▶ **What the exercise asks**
Using the blog post about Haiti, answer these questions.
(a) Which small country was sending help even in the midst of a massive financial crash?
(b) Where had the writer been getting news that week?
(c) What were hundreds of people queuing round the block to get?

My mum is in the hospital, so she is the picture of the day:
Her situation is not grave, but the rigorous Aberdeen doctors are insisting on many tests. I like very much that they leave nothing to chance.
Friday, 15 January 2010
The True Faces of the Day
Posted by Tania Kindersley.
When a horror comes that is too big, it is hard for the human mind to comprehend. The tragedy turns into numbers ; it becomes almost abstract. Yes, says the pummelled brain, yes, I see; but it is too enormous to understand fully. The stories coming out of Haiti turned my brain into this retreating state. Dead running into the fifty thousands; bodies having to be removed from the streets by bulldozers; an entire state disabled; it was too much to take in. I made an instinctive human reflex of sorrow and regret, resolved to send money, thought of something else.
What I held in my mind, like an amulet, was a desperate Pollyannish notion that it showed the world was still a good place. I focussed on the money and aid and rescue crews coming in from all over the globe. Even in the midst of a massive financial crash, tiny broke Iceland was sending help. I saw a picture of some plucky businesslike Britons setting off to do their bit, and felt an absurd thrill of patriotic pride:
In a fabulously stupid way, I felt rather sentimental about the dogs that were being flown in:
The world is coming together, I thought; everything is not lost.
I can't excuse my slightly detached initial reaction. I think part of it was because I have been getting my news this week from the radio. The trope is that the pictures are sometimes, paradoxically, better on radio, but in cases like this I do not think that received wisdom holds. Tonight, I sat down and watched the television news. It was the first time I had seen the scale of the devastation in moving pictures. It was the first time I had seen the drawn looks of shock on the faces of hardened, professional journalists, who are trained from the moment they walk into Broadcasting House to remain neutral and disinterested and apolitical. It was the first time I had seen hundreds of people queuing patiently round the block just to get a meagre bottle of water. It was the first time I had seen cameras roving over rows of corpses.

Data items
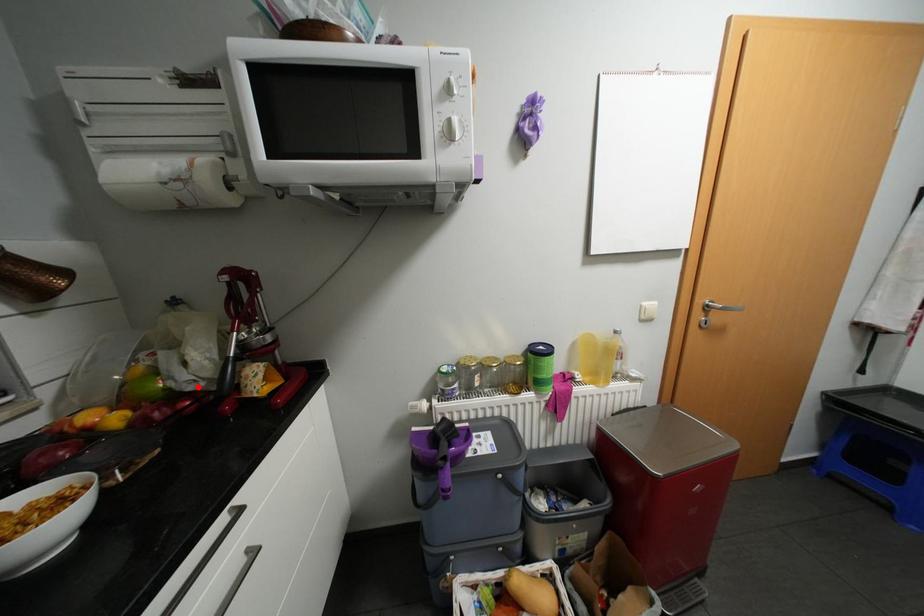
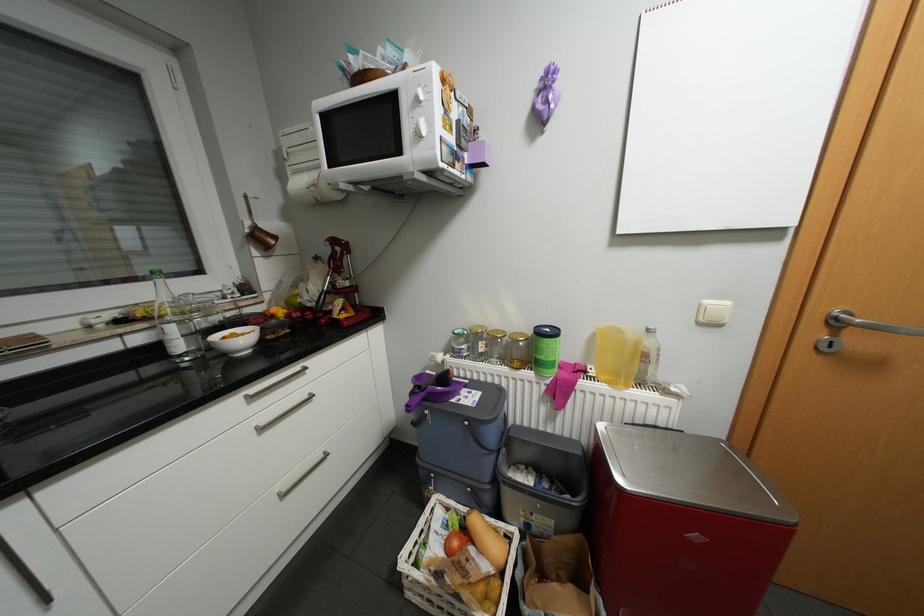
Locate, in the second image, the point that corresponds to the highlighted location in the first image.

(317, 304)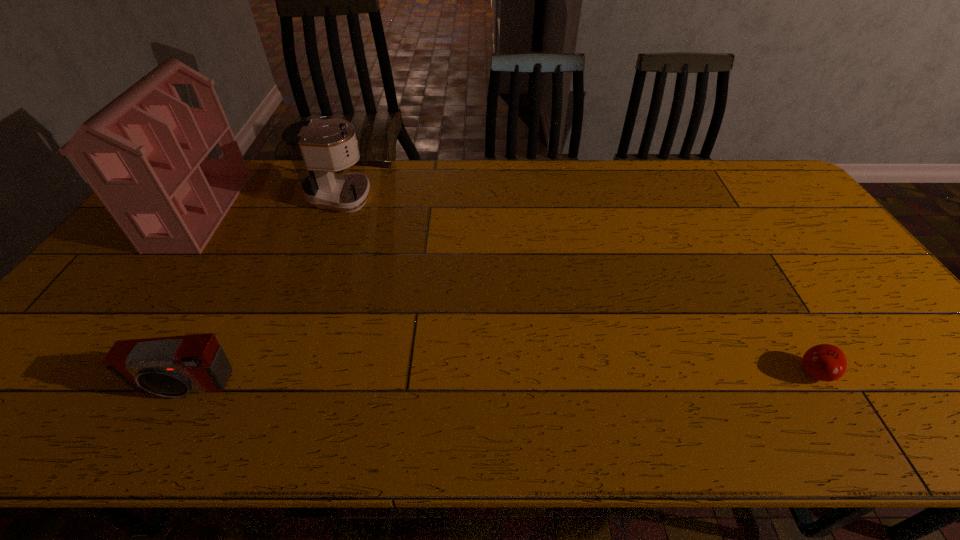
I want to click on free space that satisfies the following two spatial constraints: 1. on the back side of the shortest object; 2. on the front-facing side of the tallest object, so click(x=718, y=211).

Locate an element on the screen. The height and width of the screenshot is (540, 960). vacant space that satisfies the following two spatial constraints: 1. on the front-facing side of the third shortest object; 2. on the back side of the rightmost object is located at coordinates (291, 372).

You are a GUI agent. You are given a task and a screenshot of the screen. Output one action in this format:
    pyautogui.click(x=<x>, y=<y>)
    Task: Click on the blank space that satisfies the following two spatial constraints: 1. on the front-facing side of the shortest object; 2. on the left side of the coffee maker
    The height and width of the screenshot is (540, 960).
    Given the screenshot: What is the action you would take?
    pyautogui.click(x=291, y=372)

This screenshot has width=960, height=540. In order to click on free location that satisfies the following two spatial constraints: 1. on the front-facing side of the coffee maker; 2. on the front-facing side of the camera in this screenshot , I will do `click(286, 387)`.

Image resolution: width=960 pixels, height=540 pixels. Find the location of `blank area in the image that satisfies the following two spatial constraints: 1. on the front-facing side of the coffee maker; 2. on the front-facing side of the camera`. blank area in the image that satisfies the following two spatial constraints: 1. on the front-facing side of the coffee maker; 2. on the front-facing side of the camera is located at coordinates (286, 387).

Where is `vacant region that satisfies the following two spatial constraints: 1. on the front-facing side of the coffee maker; 2. on the left side of the apple`? The height and width of the screenshot is (540, 960). vacant region that satisfies the following two spatial constraints: 1. on the front-facing side of the coffee maker; 2. on the left side of the apple is located at coordinates (291, 372).

Image resolution: width=960 pixels, height=540 pixels. I want to click on free spot that satisfies the following two spatial constraints: 1. on the front-facing side of the coffee maker; 2. on the left side of the apple, so click(291, 372).

Locate an element on the screen. Image resolution: width=960 pixels, height=540 pixels. vacant space that satisfies the following two spatial constraints: 1. on the front-facing side of the dollhouse; 2. on the right side of the shortest object is located at coordinates (85, 372).

Identify the location of vacant space that satisfies the following two spatial constraints: 1. on the front-facing side of the rightmost object; 2. on the left side of the second tallest object. This screenshot has width=960, height=540. (291, 372).

The width and height of the screenshot is (960, 540). I want to click on blank area in the image that satisfies the following two spatial constraints: 1. on the front-facing side of the leftmost object; 2. on the left side of the rightmost object, so click(85, 372).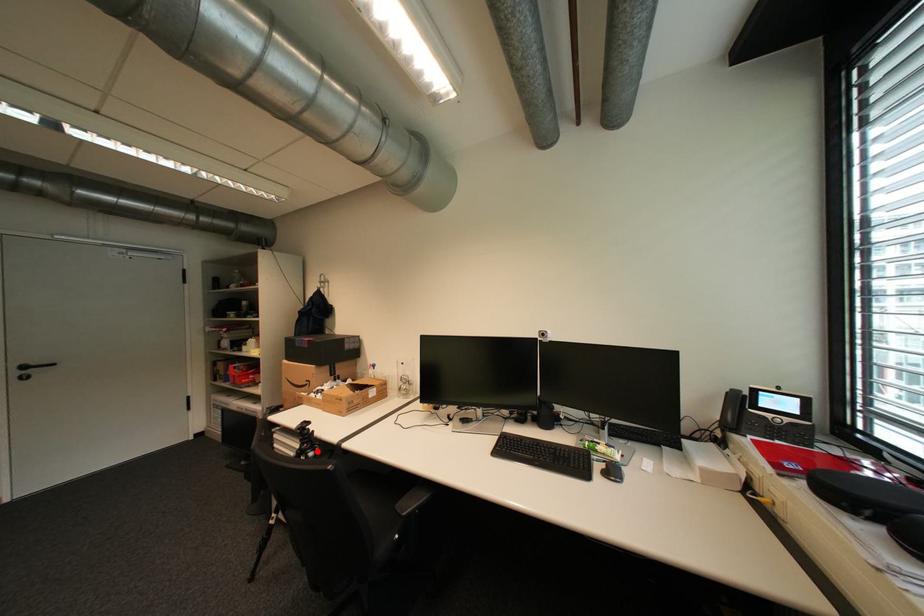
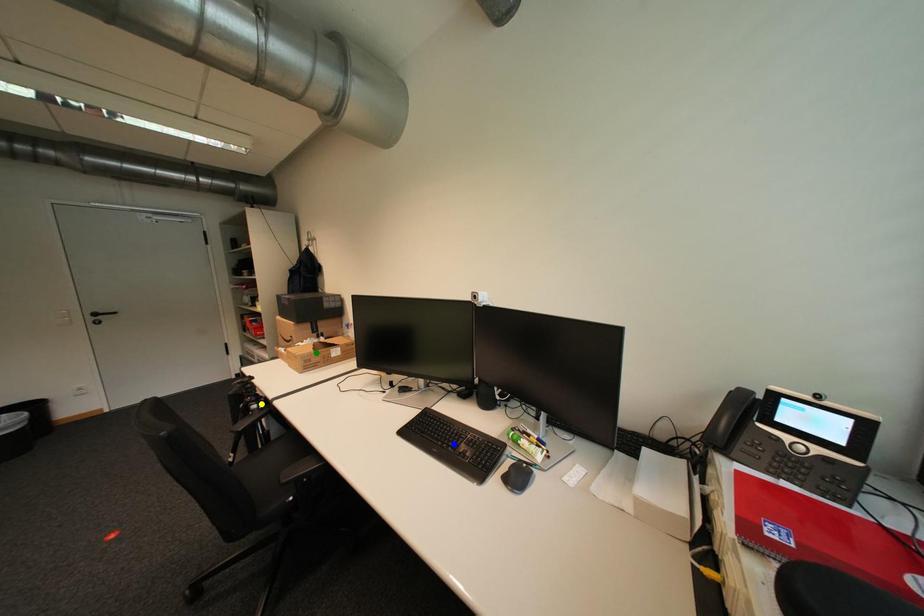
Question: I am providing you with two images of the same scene from different viewpoints. A red point is marked on the first image. You are given multiple points on the second image. In image 2, which mark is for the same physical point as the one in image 1?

▶ **Answer section**
(a) Iceland
(b) From the radio
(c) A meager bottle of water